# WHAT YOU SHOULD DO:
Arrange the lines below as a numbered list, leaving out any blank lines.

# MATERIAL TO PROCESS:
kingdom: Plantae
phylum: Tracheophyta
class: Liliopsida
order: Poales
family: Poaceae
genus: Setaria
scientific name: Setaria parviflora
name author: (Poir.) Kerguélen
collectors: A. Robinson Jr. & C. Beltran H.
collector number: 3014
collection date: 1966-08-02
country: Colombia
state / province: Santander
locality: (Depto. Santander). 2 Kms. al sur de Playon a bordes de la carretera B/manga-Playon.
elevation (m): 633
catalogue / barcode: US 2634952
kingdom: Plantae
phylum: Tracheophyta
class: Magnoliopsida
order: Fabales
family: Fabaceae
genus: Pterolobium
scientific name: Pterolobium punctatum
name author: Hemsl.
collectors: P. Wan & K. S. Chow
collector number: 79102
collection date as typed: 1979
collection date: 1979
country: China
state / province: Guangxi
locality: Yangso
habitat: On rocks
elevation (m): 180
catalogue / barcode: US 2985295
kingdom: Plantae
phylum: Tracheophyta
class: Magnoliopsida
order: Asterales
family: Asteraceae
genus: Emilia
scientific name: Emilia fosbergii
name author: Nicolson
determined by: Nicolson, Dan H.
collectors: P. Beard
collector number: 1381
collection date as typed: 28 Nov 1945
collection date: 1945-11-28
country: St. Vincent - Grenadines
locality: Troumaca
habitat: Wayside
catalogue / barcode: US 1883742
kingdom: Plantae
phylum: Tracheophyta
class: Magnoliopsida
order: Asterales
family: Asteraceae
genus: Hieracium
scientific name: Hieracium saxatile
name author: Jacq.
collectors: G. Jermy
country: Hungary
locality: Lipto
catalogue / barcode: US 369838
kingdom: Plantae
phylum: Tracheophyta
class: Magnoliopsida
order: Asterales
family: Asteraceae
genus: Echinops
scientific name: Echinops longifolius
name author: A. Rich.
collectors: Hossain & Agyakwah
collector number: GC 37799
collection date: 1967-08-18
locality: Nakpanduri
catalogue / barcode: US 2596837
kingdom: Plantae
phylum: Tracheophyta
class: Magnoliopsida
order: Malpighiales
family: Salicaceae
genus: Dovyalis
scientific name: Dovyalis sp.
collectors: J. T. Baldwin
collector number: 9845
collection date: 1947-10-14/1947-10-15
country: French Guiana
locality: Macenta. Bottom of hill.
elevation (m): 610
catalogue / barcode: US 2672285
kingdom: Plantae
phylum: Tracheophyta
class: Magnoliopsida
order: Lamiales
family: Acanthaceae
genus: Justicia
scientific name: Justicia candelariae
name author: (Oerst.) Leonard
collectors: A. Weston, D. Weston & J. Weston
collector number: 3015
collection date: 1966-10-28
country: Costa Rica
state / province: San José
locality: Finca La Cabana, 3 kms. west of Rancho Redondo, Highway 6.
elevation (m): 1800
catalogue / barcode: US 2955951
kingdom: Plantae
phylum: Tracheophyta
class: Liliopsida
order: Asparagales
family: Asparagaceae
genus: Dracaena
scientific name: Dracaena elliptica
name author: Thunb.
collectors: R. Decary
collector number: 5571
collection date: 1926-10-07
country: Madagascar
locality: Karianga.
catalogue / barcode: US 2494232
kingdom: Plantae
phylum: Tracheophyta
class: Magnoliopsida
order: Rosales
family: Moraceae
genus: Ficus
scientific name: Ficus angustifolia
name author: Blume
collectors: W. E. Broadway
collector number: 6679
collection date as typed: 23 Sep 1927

# THE RESULT:
1. kingdom: Plantae
2. phylum: Tracheophyta
3. class: Liliopsida
4. order: Poales
5. family: Poaceae
6. genus: Setaria
7. scientific name: Setaria parviflora
8. name author: (Poir.) Kerguélen
9. collectors: A. Robinson Jr. & C. Beltran H.
10. collector number: 3014
11. collection date: 1966-08-02
12. country: Colombia
13. state / province: Santander
14. locality: (Depto. Santander). 2 Kms. al sur de Playon a bordes de la carretera B/manga-Playon.
15. elevation (m): 633
16. catalogue / barcode: US 2634952
17. kingdom: Plantae
18. phylum: Tracheophyta
19. class: Magnoliopsida
20. order: Fabales
21. family: Fabaceae
22. genus: Pterolobium
23. scientific name: Pterolobium punctatum
24. name author: Hemsl.
25. collectors: P. Wan & K. S. Chow
26. collector number: 79102
27. collection date as typed: 1979
28. collection date: 1979
29. country: China
30. state / province: Guangxi
31. locality: Yangso
32. habitat: On rocks
33. elevation (m): 180
34. catalogue / barcode: US 2985295
35. kingdom: Plantae
36. phylum: Tracheophyta
37. class: Magnoliopsida
38. order: Asterales
39. family: Asteraceae
40. genus: Emilia
41. scientific name: Emilia fosbergii
42. name author: Nicolson
43. determined by: Nicolson, Dan H.
44. collectors: P. Beard
45. collector number: 1381
46. collection date as typed: 28 Nov 1945
47. collection date: 1945-11-28
48. country: St. Vincent - Grenadines
49. locality: Troumaca
50. habitat: Wayside
51. catalogue / barcode: US 1883742
52. kingdom: Plantae
53. phylum: Tracheophyta
54. class: Magnoliopsida
55. order: Asterales
56. family: Asteraceae
57. genus: Hieracium
58. scientific name: Hieracium saxatile
59. name author: Jacq.
60. collectors: G. Jermy
61. country: Hungary
62. locality: Lipto
63. catalogue / barcode: US 369838
64. kingdom: Plantae
65. phylum: Tracheophyta
66. class: Magnoliopsida
67. order: Asterales
68. family: Asteraceae
69. genus: Echinops
70. scientific name: Echinops longifolius
71. name author: A. Rich.
72. collectors: Hossain & Agyakwah
73. collector number: GC 37799
74. collection date: 1967-08-18
75. locality: Nakpanduri
76. catalogue / barcode: US 2596837
77. kingdom: Plantae
78. phylum: Tracheophyta
79. class: Magnoliopsida
80. order: Malpighiales
81. family: Salicaceae
82. genus: Dovyalis
83. scientific name: Dovyalis sp.
84. collectors: J. T. Baldwin
85. collector number: 9845
86. collection date: 1947-10-14/1947-10-15
87. country: French Guiana
88. locality: Macenta. Bottom of hill.
89. elevation (m): 610
90. catalogue / barcode: US 2672285
91. kingdom: Plantae
92. phylum: Tracheophyta
93. class: Magnoliopsida
94. order: Lamiales
95. family: Acanthaceae
96. genus: Justicia
97. scientific name: Justicia candelariae
98. name author: (Oerst.) Leonard
99. collectors: A. Weston, D. Weston & J. Weston
100. collector number: 3015
101. collection date: 1966-10-28
102. country: Costa Rica
103. state / province: San José
104. locality: Finca La Cabana, 3 kms. west of Rancho Redondo, Highway 6.
105. elevation (m): 1800
106. catalogue / barcode: US 2955951
107. kingdom: Plantae
108. phylum: Tracheophyta
109. class: Liliopsida
110. order: Asparagales
111. family: Asparagaceae
112. genus: Dracaena
113. scientific name: Dracaena elliptica
114. name author: Thunb.
115. collectors: R. Decary
116. collector number: 5571
117. collection date: 1926-10-07
118. country: Madagascar
119. locality: Karianga.
120. catalogue / barcode: US 2494232
121. kingdom: Plantae
122. phylum: Tracheophyta
123. class: Magnoliopsida
124. order: Rosales
125. family: Moraceae
126. genus: Ficus
127. scientific name: Ficus angustifolia
128. name author: Blume
129. collectors: W. E. Broadway
130. collector number: 6679
131. collection date as typed: 23 Sep 1927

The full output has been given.